L’herbe de Jérusalem

L’herbe est toujours plus verte dans le jardin du voisin. Achetez sa maison, et vous trouverez celle d’un autre voisin plus verte encore. C’est ainsi, le mauvais penchant essaie par tous les moyens de nous extraire de l’« ici » et du « maintenant » pour saboter notre mission. Car si nous sommes ici maintenant, c’est que nous devons faire de cet « ici » et de ce « maintenant » un lieu divin dans l’espace et dans le temps. Oui, nous pourrions apprécier le jardin du voisin, si nous étions lui. Mais nous sommes nous et nous devons apprendre à reconnaître les vertus de ce que D.ieu nous donne, de sorte à les développer, à les faire fructifier et à les transcender. Parce que c’est là, ici, maintenant, qu’Il nous a placés.

[Dans les jours qui viennent, des milliers d’élèves découvriront leurs nouveaux professeurs, et des milliers de professeurs découvriront leurs nouveaux élèves. Certains parmi eux pourront se dire qu’il eut été préférable que ce soit autrement. Qu’ils auraient préféré avoir tel brillant élève ou tel professeur exalté. Ou ne pas avoir tel ou tel. Que l’herbe est plus verte dans la classe d’à côté.

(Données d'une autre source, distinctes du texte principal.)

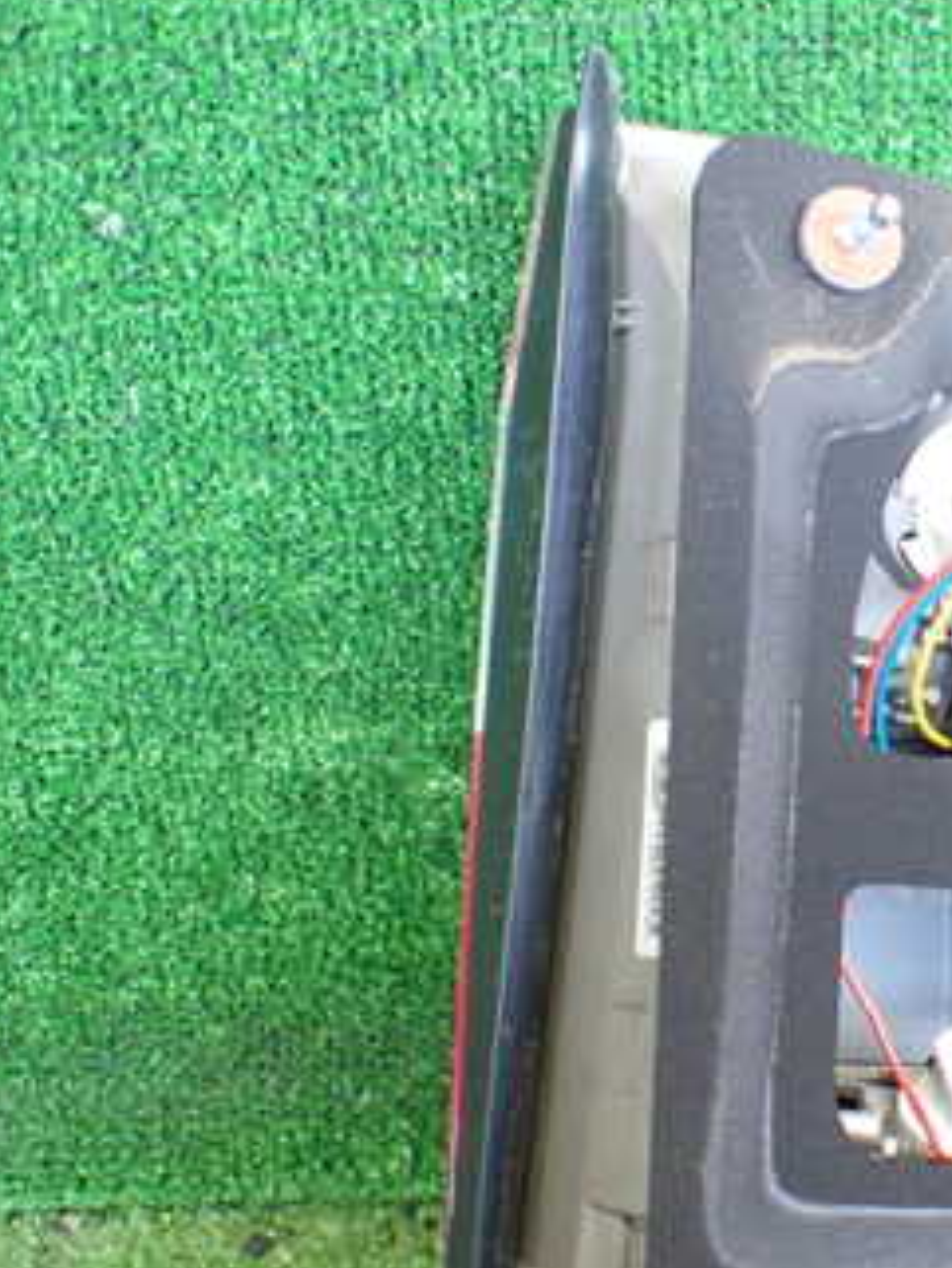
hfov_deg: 24.6
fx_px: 2052
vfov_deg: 34.3
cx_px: 1007
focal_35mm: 56
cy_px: 735
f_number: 2.3
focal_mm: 5.4
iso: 800
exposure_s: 1/80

Pourtant ils seront là parce que D.ieu les y aura placés, parce que telle est la mission de leur âme. Tout au long de l’année scolaire, ces millions d’interactions interpersonnelles, petites ou grandes, passionnées ou banales, agréables ou difficiles constitueront autant de « plants » de vie qu’il faudra s’attacher à remplir de sens, de positif, de vision pour le présent et pour l’avenir. Sans s’y dérober, ni rêver de s’y dérober.]

Mais comment comprendre cette approche lorsqu’on appartient à un peuple dont les yeux sont rivés sur Jérusalem, et qui prie trois fois par jour à D.ieu de l’y ramener ? L’herbe de Jérusalem n’est-elle pas, elle au moins, plus verte que n’importe quelle autre ? Comment apprécier l’ici et le maintenant si nous sommes en exil ?

La réponse est que c’est justement cette vérité qui nous permet d’apprécier ce que nous avons. Si nous n’avions pas « Jérusalem » – qui signifie en hébreu « la perfection de la crainte de D.ieu » – comme point de mire, nous n’aurions aucune notion de ce qu’il convient d’apprécier. Et nous ne saurions pas reconnaître les « graines de Jérusalem », si ténues mais bien présentes, dans notre quotidien.

En attendant que D.ieu nous envoie le Machia’h qui nous ramènera à Jérusalem – et encore plus si l’on a déjà la chance et le privilège de s’y trouver –, ayons à cœur de faire de chaque minute de notre vie l’une des marches qui mènent au Troisième Temple.